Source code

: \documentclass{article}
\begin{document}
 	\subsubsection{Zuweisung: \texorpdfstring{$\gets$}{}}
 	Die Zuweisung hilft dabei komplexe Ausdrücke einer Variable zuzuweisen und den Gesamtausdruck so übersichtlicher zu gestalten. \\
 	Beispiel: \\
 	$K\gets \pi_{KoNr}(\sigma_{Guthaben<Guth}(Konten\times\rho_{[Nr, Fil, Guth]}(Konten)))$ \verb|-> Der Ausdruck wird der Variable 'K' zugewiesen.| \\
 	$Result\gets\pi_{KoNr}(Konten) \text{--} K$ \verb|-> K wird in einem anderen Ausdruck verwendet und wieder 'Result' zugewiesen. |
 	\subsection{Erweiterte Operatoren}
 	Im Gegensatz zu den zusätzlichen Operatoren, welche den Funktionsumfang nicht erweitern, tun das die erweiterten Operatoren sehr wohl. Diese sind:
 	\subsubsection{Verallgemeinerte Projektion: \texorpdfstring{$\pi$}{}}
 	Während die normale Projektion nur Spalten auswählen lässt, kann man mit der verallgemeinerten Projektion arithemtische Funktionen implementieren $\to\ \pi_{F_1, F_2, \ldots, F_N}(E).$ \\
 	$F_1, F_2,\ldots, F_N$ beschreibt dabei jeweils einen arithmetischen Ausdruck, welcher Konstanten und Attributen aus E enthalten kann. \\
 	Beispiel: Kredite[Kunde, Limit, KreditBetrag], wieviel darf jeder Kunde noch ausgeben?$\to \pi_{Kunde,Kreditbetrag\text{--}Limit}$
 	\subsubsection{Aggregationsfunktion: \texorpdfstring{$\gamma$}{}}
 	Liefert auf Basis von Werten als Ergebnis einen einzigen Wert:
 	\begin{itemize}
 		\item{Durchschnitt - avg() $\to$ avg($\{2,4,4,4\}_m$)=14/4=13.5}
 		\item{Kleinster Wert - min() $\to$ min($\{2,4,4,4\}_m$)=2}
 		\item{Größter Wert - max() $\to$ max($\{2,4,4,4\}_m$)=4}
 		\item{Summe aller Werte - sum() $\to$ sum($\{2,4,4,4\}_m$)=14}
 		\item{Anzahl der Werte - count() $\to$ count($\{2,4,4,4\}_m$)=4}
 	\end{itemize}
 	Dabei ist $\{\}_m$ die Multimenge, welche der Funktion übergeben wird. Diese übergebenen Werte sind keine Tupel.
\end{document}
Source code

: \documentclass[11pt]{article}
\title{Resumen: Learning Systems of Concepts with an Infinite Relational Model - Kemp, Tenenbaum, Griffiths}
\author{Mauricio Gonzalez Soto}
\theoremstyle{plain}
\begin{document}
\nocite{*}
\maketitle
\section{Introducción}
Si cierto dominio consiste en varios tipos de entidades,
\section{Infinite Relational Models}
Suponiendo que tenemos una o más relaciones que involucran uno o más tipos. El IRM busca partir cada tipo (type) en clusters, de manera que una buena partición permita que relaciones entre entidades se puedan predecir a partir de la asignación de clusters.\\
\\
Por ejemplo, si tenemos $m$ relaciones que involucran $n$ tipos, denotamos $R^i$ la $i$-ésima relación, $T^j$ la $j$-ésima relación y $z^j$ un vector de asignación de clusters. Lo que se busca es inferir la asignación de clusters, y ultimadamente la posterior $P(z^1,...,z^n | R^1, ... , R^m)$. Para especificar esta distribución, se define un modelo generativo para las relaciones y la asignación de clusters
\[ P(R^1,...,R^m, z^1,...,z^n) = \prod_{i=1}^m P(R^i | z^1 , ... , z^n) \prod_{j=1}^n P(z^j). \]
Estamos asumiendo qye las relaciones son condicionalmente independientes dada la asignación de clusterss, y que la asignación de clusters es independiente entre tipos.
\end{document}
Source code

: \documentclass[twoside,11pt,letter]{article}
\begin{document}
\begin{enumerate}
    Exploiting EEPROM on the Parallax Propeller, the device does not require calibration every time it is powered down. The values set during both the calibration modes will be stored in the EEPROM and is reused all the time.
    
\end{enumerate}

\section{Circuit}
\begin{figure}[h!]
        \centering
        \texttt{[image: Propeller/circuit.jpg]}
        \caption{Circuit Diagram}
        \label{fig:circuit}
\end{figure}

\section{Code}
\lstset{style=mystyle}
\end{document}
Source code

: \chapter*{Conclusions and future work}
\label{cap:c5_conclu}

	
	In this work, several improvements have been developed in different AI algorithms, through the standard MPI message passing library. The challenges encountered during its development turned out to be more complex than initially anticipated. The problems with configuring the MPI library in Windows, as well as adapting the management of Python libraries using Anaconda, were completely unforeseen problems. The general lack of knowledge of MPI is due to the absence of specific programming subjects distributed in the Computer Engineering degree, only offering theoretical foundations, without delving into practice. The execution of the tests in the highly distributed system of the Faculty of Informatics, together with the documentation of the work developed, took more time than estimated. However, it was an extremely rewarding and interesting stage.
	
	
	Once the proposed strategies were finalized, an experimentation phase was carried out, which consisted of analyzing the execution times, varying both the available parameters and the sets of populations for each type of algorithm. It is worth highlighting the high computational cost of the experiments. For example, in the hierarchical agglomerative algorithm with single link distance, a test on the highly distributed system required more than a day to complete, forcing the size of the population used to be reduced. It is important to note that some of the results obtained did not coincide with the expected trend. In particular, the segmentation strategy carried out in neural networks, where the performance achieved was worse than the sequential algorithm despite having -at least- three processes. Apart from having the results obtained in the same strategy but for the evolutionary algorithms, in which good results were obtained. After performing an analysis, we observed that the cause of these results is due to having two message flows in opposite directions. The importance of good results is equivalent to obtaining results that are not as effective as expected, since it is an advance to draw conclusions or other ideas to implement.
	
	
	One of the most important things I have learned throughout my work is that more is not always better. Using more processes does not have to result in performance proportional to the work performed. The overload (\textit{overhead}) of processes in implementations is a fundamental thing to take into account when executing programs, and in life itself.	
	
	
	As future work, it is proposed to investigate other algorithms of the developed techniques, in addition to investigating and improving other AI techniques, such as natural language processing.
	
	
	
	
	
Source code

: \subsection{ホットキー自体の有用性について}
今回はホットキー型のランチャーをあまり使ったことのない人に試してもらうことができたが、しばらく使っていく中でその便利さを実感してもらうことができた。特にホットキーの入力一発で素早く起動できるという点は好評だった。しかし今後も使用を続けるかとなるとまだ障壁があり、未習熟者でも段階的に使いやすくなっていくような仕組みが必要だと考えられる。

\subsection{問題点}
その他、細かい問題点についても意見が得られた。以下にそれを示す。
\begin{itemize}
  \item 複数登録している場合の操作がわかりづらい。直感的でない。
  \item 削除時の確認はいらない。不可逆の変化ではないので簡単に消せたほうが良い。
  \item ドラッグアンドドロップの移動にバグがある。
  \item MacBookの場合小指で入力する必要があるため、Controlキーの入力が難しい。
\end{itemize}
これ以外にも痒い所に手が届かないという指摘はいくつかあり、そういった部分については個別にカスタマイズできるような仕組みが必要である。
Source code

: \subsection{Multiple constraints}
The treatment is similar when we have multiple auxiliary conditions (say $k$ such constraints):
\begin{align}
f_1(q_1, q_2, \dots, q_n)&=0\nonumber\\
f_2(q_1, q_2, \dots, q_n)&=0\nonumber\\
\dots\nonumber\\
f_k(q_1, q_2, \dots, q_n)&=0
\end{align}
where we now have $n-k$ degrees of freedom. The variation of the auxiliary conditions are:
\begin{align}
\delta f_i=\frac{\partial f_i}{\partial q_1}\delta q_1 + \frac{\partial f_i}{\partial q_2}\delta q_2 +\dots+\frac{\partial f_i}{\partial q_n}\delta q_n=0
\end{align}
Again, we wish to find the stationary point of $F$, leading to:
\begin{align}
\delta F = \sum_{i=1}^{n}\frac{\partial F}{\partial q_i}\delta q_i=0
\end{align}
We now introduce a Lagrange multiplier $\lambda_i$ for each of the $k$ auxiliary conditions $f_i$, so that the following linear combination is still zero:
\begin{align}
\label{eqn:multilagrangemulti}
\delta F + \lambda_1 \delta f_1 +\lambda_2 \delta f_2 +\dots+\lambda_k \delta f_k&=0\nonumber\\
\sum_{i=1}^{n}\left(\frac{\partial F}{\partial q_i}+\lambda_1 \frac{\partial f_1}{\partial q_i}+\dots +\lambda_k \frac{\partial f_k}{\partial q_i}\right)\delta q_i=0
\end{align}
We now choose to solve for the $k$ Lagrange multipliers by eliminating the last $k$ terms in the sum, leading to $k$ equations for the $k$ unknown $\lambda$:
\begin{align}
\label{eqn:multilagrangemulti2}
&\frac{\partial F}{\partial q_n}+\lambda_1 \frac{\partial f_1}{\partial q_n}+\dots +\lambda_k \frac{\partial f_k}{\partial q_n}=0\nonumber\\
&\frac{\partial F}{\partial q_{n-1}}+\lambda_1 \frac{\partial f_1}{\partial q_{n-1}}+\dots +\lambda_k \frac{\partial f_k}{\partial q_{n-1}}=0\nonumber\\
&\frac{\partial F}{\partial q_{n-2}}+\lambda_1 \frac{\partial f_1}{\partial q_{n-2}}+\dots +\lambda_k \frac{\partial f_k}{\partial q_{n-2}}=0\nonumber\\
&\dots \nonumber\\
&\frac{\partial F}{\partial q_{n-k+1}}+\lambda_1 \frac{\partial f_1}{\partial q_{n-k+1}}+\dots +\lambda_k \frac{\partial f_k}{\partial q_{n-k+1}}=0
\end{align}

+ + + + + + +

• **Job item**: Retype the listing from its first line onward, stopping after the line that contains "Die Zuweisung hilft" has been retyped in full.

• **Worked solution**:
Source code

: \documentclass{article}
\begin{document}
 	\subsubsection{Zuweisung: \texorpdfstring{$\gets$}{}}
 	Die Zuweisung hilft dabei komplexe Ausdrücke einer Variable zuzuweisen und den Gesamtausdruck so übersichtlicher zu gestalten. \\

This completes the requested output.